Wednesday, May 16, 2007

Of Co-ops and Condos and Leasehold Estates

Fee simple ownership of property rights is usually thought of in terms of owning some land and any improvements on it. For most single-family homeowners, this is still the predominant way of looking at real estate. The bundle of property rights may be reduced by such things as deed restrictions, and impacted by the presence of mandatory Home Ownership Association fees ( a characteristic of the Planned Unit Development, or PUD ), but for the most part, ownership of the land is a paramount consideration.

There are three other major ways to own real estate ( at least in NE Ohio ) which impact the valuation process. One of them involves owning the home, and renting the land -- the leasehold estate. Another, the co-op, involves buying shares in the property as a whole and renting the home on a perpetual basis. The third, the condominium, involves ownership of the home space, with ownership of an undivided interest in the common areas, and payment of rent ( an HOA fee ) to manage the commons. It should be noted that with both co-op and condominium ownership, the ownership of the building is not part of the homeowner's real estate, even when the condominium is a free-standing unit! ( Those who doubt that should carefully check their HOA papers to see what kind of modifications they might be permitted to make to the exterior. I would be surprised if any private modifications were permitted at all. )

Homeownership on Leased Land


Aside from mobile home parks, there are a few developments in the Akron area which feature homes built on leased land. One of them, just to the south, in Stark County, is the Willowdale Country Club. If you search the Stark County Auditor's records for a street address in that subdivision, you will find a parcel number and tax card which shows a building assessment, but no lot dimensions or land assessment. Purchase of a home in Willowdale involves signing a purchase agreement for the house (with the current owner) and a lease assignment. The Auditor shows a single parcel number for the land in Willowdale, 16-28425, having roughly 217 acres of house lots, reserve land, lake, and swamp. Each house has its own parcel number as well. Each homeowner pays a pro-rated share of the Country Club's real estate tax, and an HOA fee to cover maintenance of the common areas, including the streets, lake, and recreation areas (which are private).

Since the homeowner does not own the land, how is the market value of the home determined?

The appraiser needs some additional information to work with. He needs to know the terms of the ground lease : how much does the homeowner pay per month for the rent of the land, and what is the length of the lease? He also needs to know if there are any resale restrictions on the home tied to the lease. Some leased land has conditions on who qualifies as a potential lessee (based on income, usually).

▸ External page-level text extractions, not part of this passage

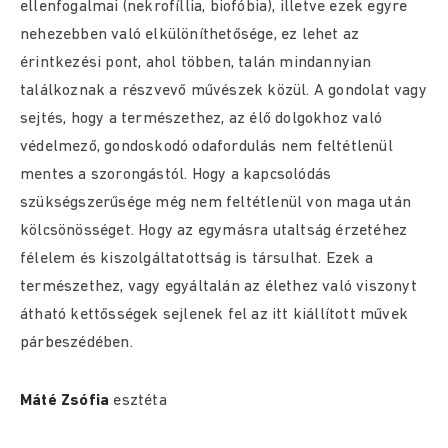
ellenfogalmai (nekrofíllia, biofóbia), illetve ezek egyre
nehezebben való elkülöníthetősége, ez lehet az
érintkezési pont, ahol többen, talán mindannyian
találkoznak a részvevő művészek közül. A gondolat vagy
sejtés, hogy a természethez, az élő dolgokhoz való
védelmező, gondoskodó odafordulás nem feltétlenül
mentes a szorongástól. Hogy a kapcsolódás
szükségszerűsége még nem feltétlenül von maga után
kölcsönösséget. Hogy az egymásra utaltság érzetéhez
félelem és kiszolgáltatottság is társulhat. Ezek a
természethez, vagy egyáltalán az élethez való viszonyt
átható kettősségek sejlenek fel az itt kiállított művek
párbeszédében.
Máté Zsófia
esztéta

He should also investigate what happens to ownership of the improvements if the lease expires without being renewed. In most cases, the improvements revert to the lessor, so if a long-term lease is in place, it is important to know how many years are left on the lease and whether it can be renegotiated before it expires.

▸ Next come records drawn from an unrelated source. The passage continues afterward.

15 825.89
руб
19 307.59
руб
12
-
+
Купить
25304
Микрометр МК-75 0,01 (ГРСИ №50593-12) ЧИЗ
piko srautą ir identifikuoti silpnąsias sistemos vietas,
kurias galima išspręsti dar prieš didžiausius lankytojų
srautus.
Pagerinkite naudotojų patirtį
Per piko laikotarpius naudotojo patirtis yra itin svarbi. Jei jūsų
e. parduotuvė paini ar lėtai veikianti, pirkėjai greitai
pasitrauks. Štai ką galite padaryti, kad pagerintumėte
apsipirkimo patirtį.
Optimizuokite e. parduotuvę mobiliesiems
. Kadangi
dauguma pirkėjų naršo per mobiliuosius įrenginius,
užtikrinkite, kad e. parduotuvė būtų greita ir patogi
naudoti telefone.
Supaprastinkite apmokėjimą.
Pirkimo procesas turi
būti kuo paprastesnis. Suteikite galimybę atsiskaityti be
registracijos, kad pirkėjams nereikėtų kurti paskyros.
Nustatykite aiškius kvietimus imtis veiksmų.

It is obvious that the best comparable sales will come from the same community. Those sales may not have the same lease terms, though.

The ground lease is a separate interest in the real estate, and the lessor holding the lease has a leased fee interest in the property. That leased fee interest has a value, and it will need to be determined. If several comparable homes are available with similar features and identical leases, the job is easy. That rarely happens. In fact, a search of Willowdale in the CRIS MLS for the past two years only shows about a dozen sales, and not many of the houses are really all that similar. As a result, the prices paid are quite varied.

When someone rents something today, they are anticipating a return on their investment in the future. The money has a time value. This is best described as a capitalization rate; in other words, what rate of interest must I charge to recover the cost of my asset and make a profit comparable to that available in another investment with similar risk? Capitalization rates can be extracted from the market by comparing the prices of homes on leased land to the prices of homes that are owned in fee simple. The annual ground rent, divided by the difference in prices, is the capitalization (cap) rate. That is a process that requires a good bit of data, and is a specialized area.

A simpler and generally acceptable way of determining the value of the leased fee interest is to divide the annual rent by a cap rate for an investment with similar risk characteristics. For land, an acceptable alternate investment might be a 30 year Treasury Bond. At the close of the market today, the rate for a 30-year Treasury was just under 4.9%.

OK, let us assume we are appraising a home on leased land. We have no good comparables for our subject within our leased-land subdivision, so we choose other similar homes with similar sized sites and view considerations, and develop a fee simple indicated sales price for the subject of, say $140,000. Now we have to make an assumption. Let us assume the rent on our subject's land is $50/month, or $600/year. The value of the leased fee estate, using today's cap rate for the 30-year Treasury, would be $600 / .049 = $12,244.90, which we round to $12,200. Then, the leasehold value for the subject can be derived by subtracting the leased fee value from the fee simple value; $140,000 - $12,200 = $127,800.

Quite frankly, the run-of-the-mill licensed appraiser has never done this type of exercise. If he is appraising a home on leased land for an equity line refinance, and appraises it in fee simple instead of leasehold, he will overvalue it every time. This can lead to problems if the homeowner finds himself in a situation where he has borrowed more than the leasehold value of his home.